To try and solve the problem, Mr Mair spoke to a lady who works on the Oxford English Dictionary. She seemed quite happy to entertain the possibility of ‘intertwangled’. After all, she said, someone’s already used it as a word, so logically speaking it must exist. She’d looked into the archives too, and found that it was first used in print in 1960. Unfortunately, it didn’t catch on at the time. Mr York’s on-air use of the word has probably brought it to a wider audience.
It has to be said that Mr York has form in this regard. It was he who coined the phrase ‘Sloane Ranger’ to describe those frightfully well-brought-up gels who frequented the wine bars and boutiques of Chelsea in the late 1970s and early 1980s. If he wants to lay claim to a new word, then I say ‘all the best’ to him.

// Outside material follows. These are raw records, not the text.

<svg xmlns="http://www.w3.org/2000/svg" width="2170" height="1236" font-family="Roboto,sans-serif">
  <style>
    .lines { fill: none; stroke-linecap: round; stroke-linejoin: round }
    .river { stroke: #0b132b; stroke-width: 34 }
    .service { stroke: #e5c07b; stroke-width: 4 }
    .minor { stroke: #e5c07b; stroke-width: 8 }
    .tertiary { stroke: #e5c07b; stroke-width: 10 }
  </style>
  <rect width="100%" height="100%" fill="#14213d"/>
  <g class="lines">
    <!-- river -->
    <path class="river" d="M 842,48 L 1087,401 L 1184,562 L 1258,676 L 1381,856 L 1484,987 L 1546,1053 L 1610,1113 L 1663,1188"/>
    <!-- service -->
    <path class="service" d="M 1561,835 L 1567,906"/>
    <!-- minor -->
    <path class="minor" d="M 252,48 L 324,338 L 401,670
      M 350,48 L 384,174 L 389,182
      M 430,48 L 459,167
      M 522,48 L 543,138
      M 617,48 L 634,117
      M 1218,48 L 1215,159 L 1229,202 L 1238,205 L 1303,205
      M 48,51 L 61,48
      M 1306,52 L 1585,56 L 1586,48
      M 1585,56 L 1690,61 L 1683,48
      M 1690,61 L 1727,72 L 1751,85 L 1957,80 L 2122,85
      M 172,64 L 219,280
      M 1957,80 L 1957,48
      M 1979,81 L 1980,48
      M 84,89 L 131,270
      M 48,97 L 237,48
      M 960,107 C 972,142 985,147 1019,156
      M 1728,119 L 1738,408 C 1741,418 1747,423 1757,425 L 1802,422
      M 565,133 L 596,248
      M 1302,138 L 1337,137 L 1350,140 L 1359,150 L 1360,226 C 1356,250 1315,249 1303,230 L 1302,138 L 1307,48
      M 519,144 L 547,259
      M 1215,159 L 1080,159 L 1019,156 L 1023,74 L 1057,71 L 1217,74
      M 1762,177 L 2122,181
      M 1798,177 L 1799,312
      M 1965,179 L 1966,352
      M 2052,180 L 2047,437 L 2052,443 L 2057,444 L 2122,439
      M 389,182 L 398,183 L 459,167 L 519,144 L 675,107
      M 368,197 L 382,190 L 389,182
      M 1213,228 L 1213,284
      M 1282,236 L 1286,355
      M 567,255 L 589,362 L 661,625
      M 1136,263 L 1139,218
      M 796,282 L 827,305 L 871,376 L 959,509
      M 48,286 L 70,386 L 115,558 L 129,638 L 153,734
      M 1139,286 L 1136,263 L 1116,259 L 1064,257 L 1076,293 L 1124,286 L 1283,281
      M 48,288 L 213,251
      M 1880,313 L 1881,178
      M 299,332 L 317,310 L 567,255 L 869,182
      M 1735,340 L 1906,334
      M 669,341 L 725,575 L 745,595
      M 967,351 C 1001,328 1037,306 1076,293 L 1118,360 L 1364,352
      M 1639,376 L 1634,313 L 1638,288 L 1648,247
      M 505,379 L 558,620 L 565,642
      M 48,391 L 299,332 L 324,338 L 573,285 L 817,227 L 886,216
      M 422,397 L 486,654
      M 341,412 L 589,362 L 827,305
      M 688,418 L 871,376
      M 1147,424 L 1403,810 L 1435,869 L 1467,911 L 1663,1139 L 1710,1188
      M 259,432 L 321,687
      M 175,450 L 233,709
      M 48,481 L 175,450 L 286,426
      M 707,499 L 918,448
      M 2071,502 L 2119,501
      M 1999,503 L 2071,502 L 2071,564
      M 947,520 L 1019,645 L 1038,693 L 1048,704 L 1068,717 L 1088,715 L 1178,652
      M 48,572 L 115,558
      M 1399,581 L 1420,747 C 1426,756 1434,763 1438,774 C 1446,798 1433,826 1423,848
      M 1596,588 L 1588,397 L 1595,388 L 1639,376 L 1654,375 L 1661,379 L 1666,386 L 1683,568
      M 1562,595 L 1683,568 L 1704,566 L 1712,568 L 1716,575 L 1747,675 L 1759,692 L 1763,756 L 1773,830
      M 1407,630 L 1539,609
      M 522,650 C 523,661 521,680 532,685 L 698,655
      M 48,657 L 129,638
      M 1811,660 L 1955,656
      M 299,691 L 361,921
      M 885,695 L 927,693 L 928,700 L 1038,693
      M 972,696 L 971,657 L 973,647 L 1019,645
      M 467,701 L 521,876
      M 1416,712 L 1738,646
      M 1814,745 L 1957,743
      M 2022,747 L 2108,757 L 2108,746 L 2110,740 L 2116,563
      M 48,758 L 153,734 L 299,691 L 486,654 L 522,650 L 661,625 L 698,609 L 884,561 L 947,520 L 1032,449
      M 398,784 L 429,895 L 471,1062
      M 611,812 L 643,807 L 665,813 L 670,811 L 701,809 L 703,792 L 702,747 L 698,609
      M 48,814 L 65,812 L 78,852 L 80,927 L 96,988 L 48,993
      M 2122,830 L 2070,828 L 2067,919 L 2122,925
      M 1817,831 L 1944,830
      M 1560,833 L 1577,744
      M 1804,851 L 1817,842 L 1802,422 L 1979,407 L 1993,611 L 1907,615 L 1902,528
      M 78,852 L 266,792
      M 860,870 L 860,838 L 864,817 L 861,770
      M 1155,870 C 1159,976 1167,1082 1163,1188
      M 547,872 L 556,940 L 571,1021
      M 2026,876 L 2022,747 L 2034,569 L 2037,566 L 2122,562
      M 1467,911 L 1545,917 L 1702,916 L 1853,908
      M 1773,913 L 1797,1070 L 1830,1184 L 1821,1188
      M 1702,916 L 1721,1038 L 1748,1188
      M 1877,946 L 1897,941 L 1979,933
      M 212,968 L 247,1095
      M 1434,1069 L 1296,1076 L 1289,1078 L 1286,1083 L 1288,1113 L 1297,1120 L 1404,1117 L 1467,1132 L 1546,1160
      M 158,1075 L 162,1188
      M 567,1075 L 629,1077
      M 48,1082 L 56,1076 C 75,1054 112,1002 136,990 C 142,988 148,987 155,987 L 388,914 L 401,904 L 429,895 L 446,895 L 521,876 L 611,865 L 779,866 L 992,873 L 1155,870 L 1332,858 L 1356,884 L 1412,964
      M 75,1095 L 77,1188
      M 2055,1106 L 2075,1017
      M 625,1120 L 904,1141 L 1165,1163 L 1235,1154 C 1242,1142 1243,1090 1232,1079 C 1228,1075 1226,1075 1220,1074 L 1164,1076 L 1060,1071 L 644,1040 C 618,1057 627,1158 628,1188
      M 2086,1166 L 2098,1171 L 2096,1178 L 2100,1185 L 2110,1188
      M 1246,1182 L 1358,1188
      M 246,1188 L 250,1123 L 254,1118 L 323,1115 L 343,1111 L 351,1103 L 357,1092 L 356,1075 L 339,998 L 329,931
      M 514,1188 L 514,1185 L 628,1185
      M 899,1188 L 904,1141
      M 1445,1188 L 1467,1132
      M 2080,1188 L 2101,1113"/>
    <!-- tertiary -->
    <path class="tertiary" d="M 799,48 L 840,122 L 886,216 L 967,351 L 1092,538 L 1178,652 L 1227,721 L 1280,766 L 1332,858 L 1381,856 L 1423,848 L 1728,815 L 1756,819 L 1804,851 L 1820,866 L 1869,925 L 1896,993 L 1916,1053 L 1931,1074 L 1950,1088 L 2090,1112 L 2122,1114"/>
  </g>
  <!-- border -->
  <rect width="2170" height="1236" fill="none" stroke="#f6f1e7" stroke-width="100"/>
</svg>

Eddie Mair then set his listeners a challenge: To get ‘intertwangled’ into the dictionary. If a sufficiently large number of people use a word in print, on air, or online, after a while it enters common currency and earns its place in the dictionary. On Friday evening, he said he’d like to get ‘intertwangled’ trending on Twitter over the weekend. He used the word himself in last night’s programme, to keep it in circulation.
I for one think Mr Mair’s on to something. After all, two years ago hardly anybody knew the meaning of the word ‘twerk’ – apart from Barry Cryer, who suggested (on I’m Sorry I Haven’t a Clue) that it was the place where Yorkshire people went to earn a living. Suddenly, for no good reason (apart from some silly bint’s dancing on MTV) it became the buzzword of the year.
So, your mission, should you choose to accept it, is to try and infiltrate the word ‘intertwangled’ into conversation, print, social media, or anywhere else the opportunity arises. Let’s all support Eddie Mair’s campaign to get ‘intertwangled’ into the dictionary where it belongs. Ladies and gentlemen, it’s over to you.